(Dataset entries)
*** Begin section ***

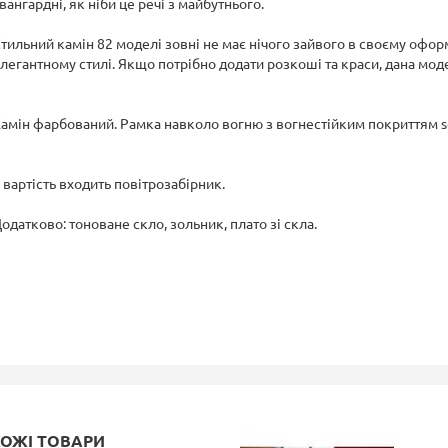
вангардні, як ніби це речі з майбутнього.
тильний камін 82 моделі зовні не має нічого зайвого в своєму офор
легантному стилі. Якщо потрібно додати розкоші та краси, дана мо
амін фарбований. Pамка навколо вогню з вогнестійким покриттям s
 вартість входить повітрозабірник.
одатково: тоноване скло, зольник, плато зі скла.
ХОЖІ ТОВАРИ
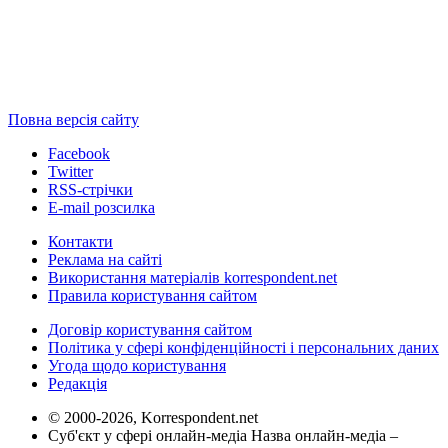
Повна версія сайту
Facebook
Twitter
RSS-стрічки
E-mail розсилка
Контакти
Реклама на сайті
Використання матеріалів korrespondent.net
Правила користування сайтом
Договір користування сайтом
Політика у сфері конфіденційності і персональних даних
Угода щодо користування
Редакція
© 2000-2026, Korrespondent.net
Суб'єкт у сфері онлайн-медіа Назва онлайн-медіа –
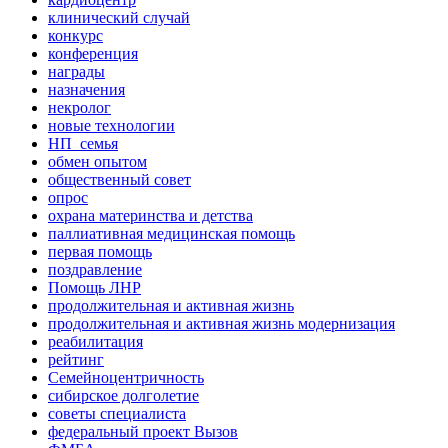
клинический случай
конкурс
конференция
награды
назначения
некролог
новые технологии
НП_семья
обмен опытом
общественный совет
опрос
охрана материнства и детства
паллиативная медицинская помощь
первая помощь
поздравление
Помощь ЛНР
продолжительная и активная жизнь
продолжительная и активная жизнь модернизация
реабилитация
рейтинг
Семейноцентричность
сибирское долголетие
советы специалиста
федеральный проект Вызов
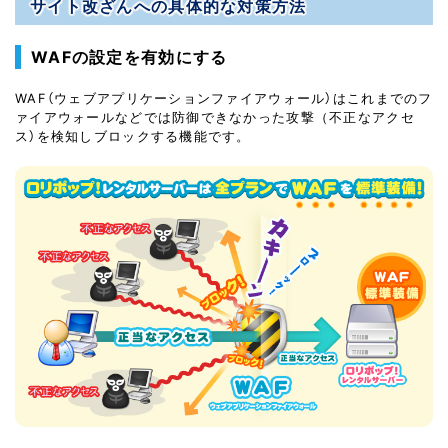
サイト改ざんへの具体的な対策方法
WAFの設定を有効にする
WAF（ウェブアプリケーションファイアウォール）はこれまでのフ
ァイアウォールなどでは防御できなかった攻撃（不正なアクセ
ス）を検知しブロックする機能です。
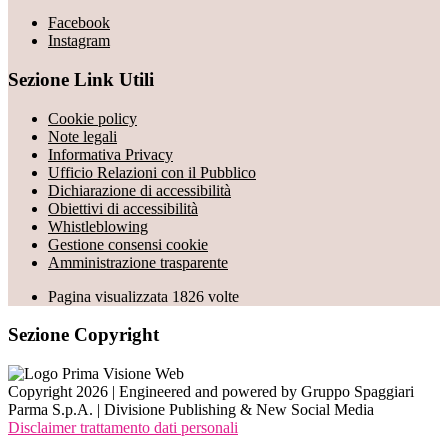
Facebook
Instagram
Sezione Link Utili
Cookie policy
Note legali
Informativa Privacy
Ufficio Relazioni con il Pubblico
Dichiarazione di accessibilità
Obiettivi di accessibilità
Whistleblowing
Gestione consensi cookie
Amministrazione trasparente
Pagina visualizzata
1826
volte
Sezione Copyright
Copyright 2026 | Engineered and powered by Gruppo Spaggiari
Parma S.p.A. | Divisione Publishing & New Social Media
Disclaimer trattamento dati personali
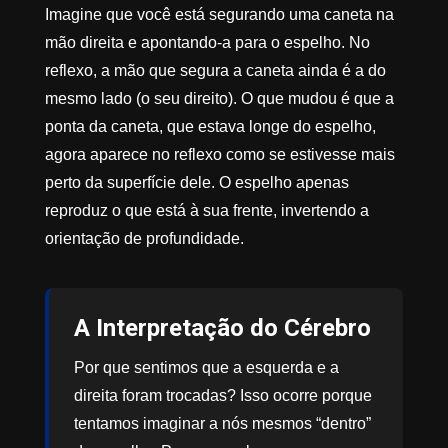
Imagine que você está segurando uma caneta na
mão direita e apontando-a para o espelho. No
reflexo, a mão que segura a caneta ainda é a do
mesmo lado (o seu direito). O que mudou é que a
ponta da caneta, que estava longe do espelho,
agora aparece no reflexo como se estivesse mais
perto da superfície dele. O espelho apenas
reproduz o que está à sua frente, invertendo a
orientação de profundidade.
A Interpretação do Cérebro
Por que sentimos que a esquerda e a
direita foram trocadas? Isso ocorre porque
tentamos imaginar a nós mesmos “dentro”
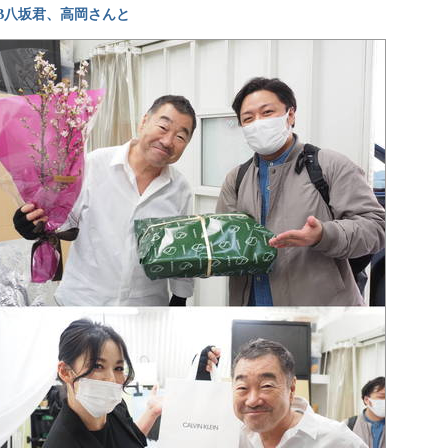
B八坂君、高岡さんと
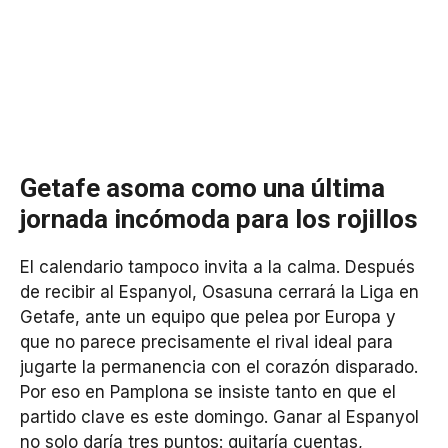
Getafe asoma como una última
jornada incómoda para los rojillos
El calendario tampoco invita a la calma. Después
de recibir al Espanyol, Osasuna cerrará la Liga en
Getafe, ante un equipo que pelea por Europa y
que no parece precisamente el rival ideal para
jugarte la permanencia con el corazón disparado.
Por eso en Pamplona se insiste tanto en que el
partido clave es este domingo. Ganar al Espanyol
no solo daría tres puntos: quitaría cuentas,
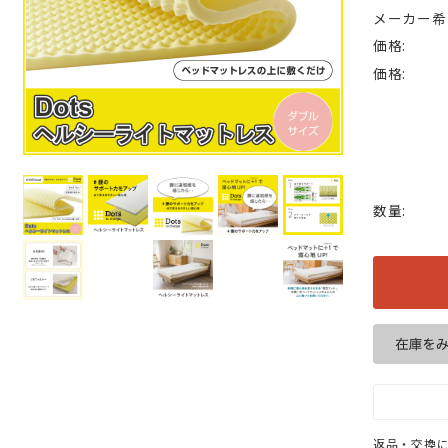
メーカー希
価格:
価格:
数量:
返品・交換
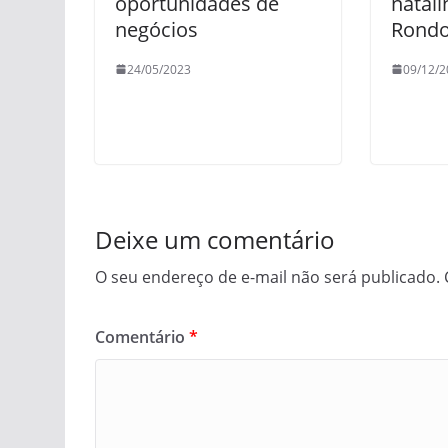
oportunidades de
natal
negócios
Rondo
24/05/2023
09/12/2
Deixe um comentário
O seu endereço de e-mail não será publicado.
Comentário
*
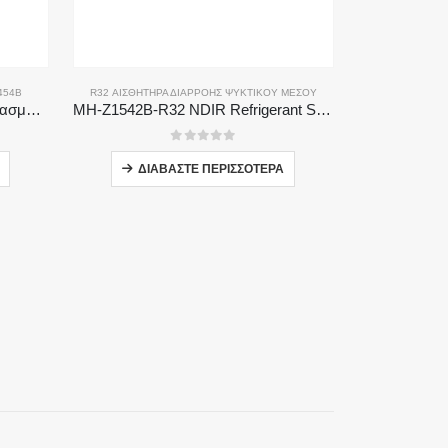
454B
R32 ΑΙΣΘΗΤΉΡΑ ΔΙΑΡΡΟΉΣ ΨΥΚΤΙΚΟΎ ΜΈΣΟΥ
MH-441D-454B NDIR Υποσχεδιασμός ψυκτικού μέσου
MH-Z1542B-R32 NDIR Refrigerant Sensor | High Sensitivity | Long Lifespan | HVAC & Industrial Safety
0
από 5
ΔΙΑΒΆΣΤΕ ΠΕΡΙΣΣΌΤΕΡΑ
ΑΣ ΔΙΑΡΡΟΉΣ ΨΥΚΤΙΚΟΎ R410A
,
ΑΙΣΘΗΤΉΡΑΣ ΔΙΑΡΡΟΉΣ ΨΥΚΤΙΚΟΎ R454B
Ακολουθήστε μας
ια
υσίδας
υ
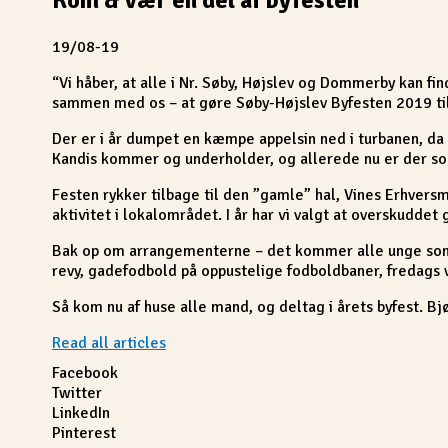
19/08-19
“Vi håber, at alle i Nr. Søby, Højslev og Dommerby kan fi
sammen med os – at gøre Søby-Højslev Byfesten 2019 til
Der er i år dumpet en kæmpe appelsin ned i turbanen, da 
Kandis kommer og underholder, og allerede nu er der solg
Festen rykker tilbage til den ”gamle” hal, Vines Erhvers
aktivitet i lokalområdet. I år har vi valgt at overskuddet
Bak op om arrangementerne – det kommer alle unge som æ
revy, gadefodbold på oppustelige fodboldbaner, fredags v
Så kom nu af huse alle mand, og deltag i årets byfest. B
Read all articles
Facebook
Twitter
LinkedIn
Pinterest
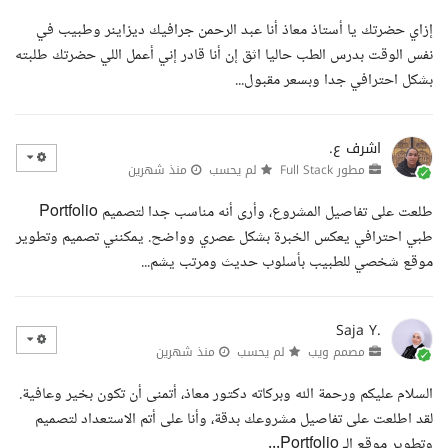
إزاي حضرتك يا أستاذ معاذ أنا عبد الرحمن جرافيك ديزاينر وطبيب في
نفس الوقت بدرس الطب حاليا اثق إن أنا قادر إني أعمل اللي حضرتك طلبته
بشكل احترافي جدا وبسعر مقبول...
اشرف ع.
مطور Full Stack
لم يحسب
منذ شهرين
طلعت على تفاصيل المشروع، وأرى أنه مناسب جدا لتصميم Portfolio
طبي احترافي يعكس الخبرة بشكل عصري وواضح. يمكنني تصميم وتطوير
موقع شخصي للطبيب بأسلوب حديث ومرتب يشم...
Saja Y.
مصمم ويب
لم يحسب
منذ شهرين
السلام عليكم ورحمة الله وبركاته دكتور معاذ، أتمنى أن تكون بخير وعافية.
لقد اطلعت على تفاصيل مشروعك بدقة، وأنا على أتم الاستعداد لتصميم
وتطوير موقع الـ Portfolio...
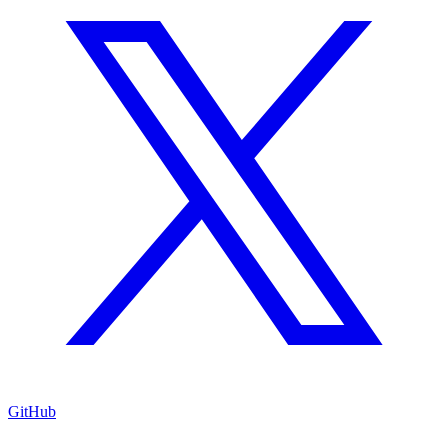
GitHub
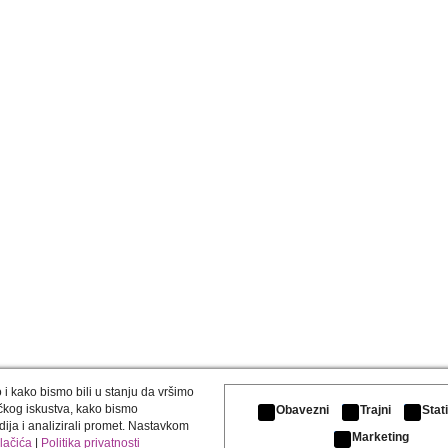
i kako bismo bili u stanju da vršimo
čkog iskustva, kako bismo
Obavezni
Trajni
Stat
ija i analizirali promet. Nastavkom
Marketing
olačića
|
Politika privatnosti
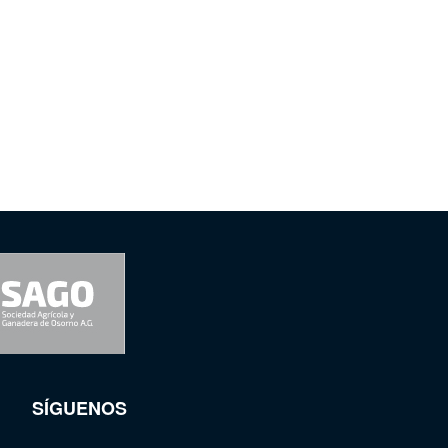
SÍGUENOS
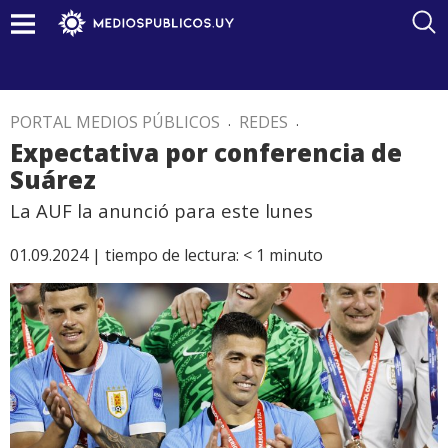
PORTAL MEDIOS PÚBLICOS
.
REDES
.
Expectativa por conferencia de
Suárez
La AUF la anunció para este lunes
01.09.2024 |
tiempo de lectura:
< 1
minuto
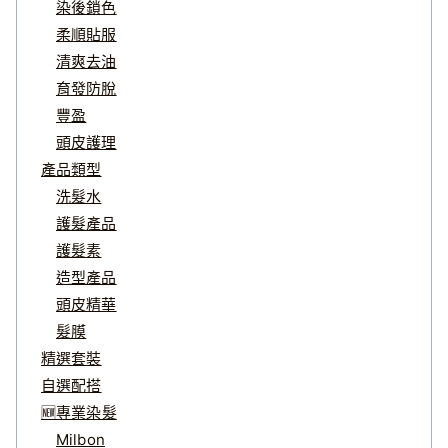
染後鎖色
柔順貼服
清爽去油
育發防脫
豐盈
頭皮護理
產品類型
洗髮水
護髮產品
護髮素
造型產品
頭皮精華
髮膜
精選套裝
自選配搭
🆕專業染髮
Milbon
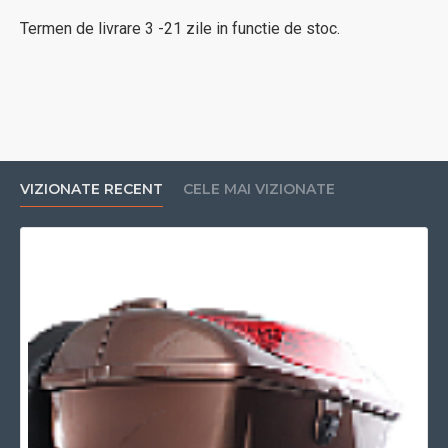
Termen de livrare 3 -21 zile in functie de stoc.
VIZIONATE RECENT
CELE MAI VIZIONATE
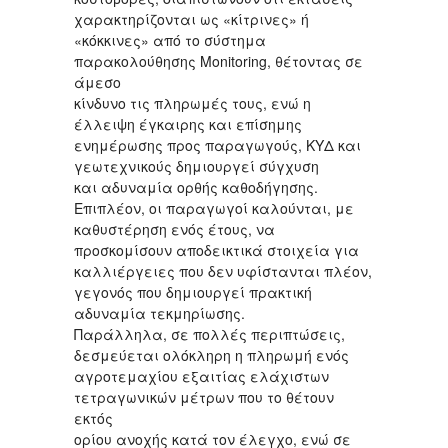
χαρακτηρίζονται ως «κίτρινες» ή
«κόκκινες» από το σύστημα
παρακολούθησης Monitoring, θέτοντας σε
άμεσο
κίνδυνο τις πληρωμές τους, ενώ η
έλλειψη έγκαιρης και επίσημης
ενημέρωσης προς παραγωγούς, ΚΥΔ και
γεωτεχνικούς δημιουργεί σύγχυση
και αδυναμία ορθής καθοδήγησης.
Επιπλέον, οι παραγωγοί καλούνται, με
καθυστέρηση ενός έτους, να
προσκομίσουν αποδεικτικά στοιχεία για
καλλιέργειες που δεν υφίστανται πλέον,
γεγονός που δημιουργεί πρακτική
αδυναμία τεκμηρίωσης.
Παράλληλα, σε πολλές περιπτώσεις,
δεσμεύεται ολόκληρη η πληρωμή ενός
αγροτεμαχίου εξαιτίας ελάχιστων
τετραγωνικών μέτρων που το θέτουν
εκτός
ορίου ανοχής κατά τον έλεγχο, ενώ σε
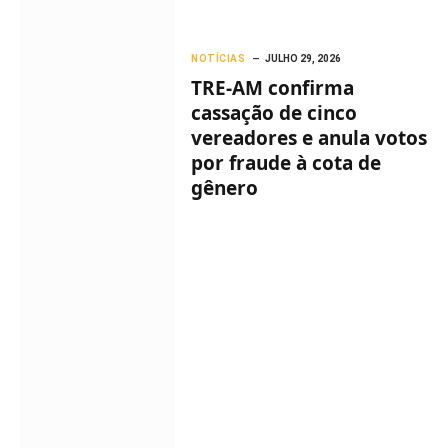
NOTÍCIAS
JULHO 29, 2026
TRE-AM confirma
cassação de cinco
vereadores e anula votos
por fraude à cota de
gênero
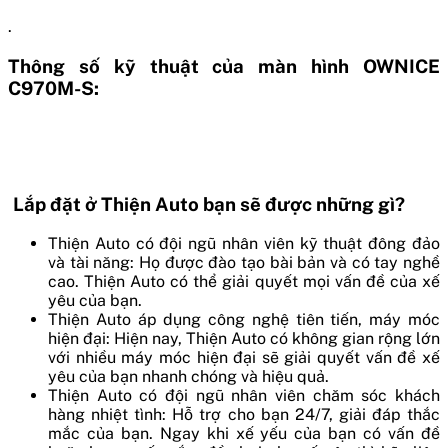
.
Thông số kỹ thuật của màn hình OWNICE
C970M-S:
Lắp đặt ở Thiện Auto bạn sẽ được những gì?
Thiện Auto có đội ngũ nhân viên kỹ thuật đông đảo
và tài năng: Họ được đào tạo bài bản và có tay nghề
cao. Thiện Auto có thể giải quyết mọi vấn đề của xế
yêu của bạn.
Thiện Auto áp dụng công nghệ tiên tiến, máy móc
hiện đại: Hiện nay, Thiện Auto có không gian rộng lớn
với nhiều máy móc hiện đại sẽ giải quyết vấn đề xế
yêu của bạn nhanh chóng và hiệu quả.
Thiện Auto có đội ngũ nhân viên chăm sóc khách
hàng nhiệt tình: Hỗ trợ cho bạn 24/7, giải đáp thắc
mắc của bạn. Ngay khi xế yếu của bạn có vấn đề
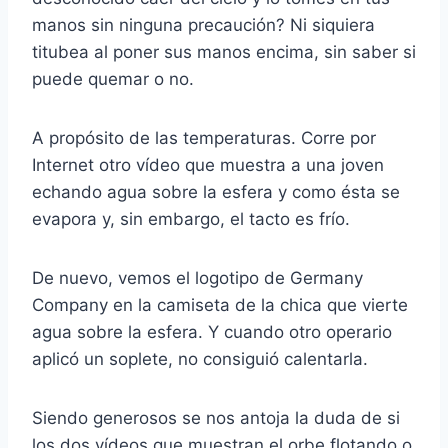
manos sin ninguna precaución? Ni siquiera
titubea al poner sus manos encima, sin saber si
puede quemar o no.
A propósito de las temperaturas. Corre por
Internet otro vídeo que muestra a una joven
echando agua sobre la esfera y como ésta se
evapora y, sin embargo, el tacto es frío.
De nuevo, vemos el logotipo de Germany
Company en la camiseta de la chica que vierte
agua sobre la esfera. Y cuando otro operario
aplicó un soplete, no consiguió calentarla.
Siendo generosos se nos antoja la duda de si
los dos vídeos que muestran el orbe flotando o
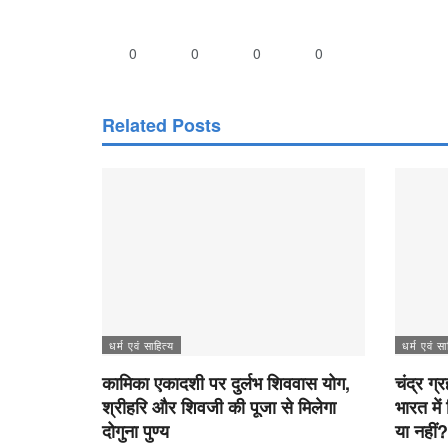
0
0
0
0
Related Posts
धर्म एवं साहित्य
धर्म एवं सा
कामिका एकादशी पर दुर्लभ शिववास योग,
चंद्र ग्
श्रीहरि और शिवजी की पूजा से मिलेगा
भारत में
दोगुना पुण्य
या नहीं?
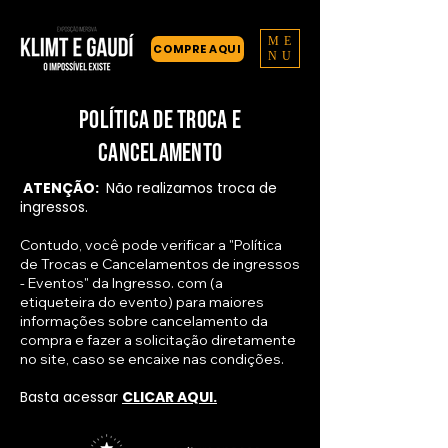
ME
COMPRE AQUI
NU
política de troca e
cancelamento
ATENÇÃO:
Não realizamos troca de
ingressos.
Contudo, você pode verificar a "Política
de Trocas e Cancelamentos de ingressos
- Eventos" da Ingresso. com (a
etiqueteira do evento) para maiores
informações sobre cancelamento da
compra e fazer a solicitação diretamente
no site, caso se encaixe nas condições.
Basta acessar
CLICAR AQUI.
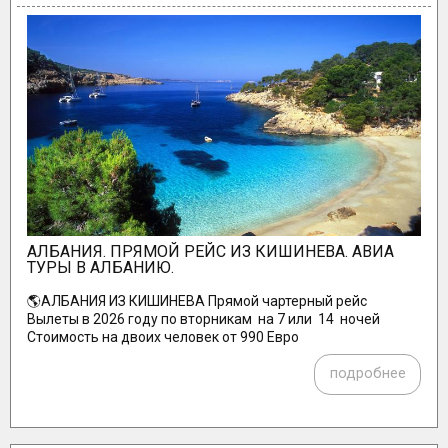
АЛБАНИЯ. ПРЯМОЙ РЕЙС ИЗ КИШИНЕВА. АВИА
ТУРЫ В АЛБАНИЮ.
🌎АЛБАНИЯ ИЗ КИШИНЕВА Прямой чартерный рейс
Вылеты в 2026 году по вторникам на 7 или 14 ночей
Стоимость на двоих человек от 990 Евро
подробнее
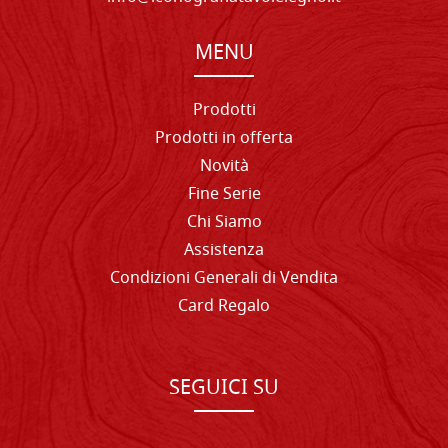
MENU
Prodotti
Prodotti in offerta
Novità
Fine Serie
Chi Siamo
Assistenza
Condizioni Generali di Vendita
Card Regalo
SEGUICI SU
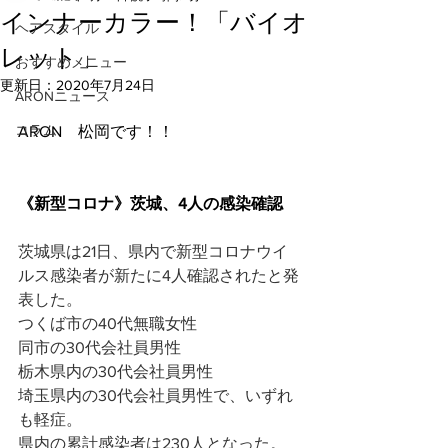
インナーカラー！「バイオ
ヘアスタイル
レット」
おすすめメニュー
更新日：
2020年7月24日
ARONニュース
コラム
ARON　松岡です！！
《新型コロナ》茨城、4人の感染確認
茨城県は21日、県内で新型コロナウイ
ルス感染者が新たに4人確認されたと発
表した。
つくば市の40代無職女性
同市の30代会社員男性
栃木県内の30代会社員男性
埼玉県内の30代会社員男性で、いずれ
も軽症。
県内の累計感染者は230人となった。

*** End section ***

Would you copy every line of the entries in which "kommer" appears?

Kandis kommer og underholder, og allerede nu er der solg
Bak op om arrangementerne – det kommer alle unge som æ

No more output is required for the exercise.